The ABC received 11,440 total complaints in the first six months of 2023, with 13 per cent relating to complaints that concern the broadcaster’s editorial standards, those being the direct focus of the Ombudsman’s Office.
For the first time, the ombudsman does not report to ABC managing director David Anderson or its content-making divisions. Instead, it now reports to ABC chair Ita Buttrose and its board in a bid for increased independence.
Across the three years ending on December 31, 2022, the ABC averaged 23,767 total complaints annually, with 15 per cent (3634) relating to content concerning the broadcaster’s editorial standards, referred to as specific content complaints.
The platform with the most specific content complaints over the three-year period was News Online, due to its reach and online nature, with the 7pm News, 7.30, News Breakfast and Q+A rounding out the top five.
Over the three years, 70 per cent of specific content complaints related to balance, bias and accuracy, with the figures remaining consistent through the first six months of 2023, albeit with a slight rise in complaints relating to bias.
The vast majority of general complaints relates to matters of personal taste or preference, or regarding the ABC more generally, Cameron said, as opposed to specific content, which its editorial standards are applied to.
The ABC has so far received a total of 102 complaints relating to bias or lack of balance in its coverage of the Indigenous Voice to parliament.
Cameron told ABC Melbourne’s Virginia Trioli on Tuesday morning that 92 per cent of complaints noted a bias towards the Yes vote, but the Ombudsman’s Office did not find any instances where the complaints were upheld.
Despite a slight reduction in total content complaints in the first half of 2023, and the percentage of those investigated, those upheld rose to 8 per cent, as opposed to the three-year average of 5 per cent.
“At the core of the establishment of the Ombudsman’s Office is greater transparency, accountability and visibility and this report endeavours to deliver on all three,” Cameron said.
She told Trioli the aim of the new process was to review and resolve complaints in “real time”, providing greater transparency for the Australian public and its audiences.
“I am separate to the content areas, I don’t answer to the managing director, and I am confidently independent,” she said.
High-profile investigations, including the ABC’s AM report “Alice Springs Town Meeting Angers Aboriginal People” in January, were addressed in the report.

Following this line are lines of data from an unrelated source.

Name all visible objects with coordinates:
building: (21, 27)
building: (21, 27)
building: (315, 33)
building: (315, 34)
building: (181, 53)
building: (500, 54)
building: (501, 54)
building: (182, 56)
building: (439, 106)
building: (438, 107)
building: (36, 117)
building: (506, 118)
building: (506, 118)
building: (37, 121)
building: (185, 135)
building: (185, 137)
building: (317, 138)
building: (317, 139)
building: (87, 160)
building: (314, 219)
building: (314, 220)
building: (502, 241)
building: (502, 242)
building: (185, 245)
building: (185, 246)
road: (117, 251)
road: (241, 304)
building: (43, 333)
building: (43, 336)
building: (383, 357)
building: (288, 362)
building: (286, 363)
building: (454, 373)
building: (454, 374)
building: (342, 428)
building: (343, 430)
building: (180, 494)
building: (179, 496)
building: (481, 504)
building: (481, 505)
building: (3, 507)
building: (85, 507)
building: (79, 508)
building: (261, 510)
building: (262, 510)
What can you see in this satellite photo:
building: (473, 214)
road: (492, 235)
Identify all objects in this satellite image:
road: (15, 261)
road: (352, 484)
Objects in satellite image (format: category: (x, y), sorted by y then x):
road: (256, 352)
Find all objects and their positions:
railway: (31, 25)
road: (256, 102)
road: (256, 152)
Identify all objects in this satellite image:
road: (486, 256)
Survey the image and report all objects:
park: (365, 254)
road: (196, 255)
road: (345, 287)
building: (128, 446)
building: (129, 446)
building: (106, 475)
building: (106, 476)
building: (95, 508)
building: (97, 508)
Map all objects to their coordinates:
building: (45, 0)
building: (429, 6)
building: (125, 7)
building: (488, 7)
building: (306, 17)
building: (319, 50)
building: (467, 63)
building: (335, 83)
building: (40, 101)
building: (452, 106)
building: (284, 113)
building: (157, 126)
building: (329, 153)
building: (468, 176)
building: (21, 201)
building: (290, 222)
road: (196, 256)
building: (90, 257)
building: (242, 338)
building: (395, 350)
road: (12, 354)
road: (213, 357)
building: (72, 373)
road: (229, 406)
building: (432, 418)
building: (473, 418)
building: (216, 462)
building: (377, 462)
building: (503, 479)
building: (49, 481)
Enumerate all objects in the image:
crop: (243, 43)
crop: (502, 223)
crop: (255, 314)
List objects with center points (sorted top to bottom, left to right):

The report was found to have breached the ABC’s due impartiality standards. The broadcaster recast, reproduced and republished the report.
The broadcast of King Charles III’s coronation was a “difficult” report to produce, Cameron said, due the majority of complaints not relating to content, most falling under the category of “scheduling” complaints.
The controversial 5.15pm-6pm coronation broadcast has received 1832 total complaints to date, with 61 relating to ABC editorial standards. Indigenous ABC broadcaster Stan Grant stood down as host of Q+A in May, citing exhaustion from a torrent of racist attacks on social media, particularly after his part in the panel discussion during its coverage of the coronation.
David Anderson later admitted the ABC did not do enough to support Grant, who quit the show entirely in July.
Cameron found the panel was a “newsworthy discussion”, and did not breach the ABC’s editorial standards.
Another investigation included a complaint by this masthead, relating to a Media Watch segment “War with China?”, which the ombudsman found did not breach standards on both counts made by the mastheads.
Cameron told Trioli on Tuesday morning she would like to see the ABC become less defensive, taking a more open response to upheld complaints.
The ombudsman said she anticipated publishing a report every six months, with reports on significant investigations and reviews, such as the three listed above, published online simultaneously.
The changes also seek to empower the broadcaster’s separate content divisions to reply directly to complaints from first contact, in a timely manner.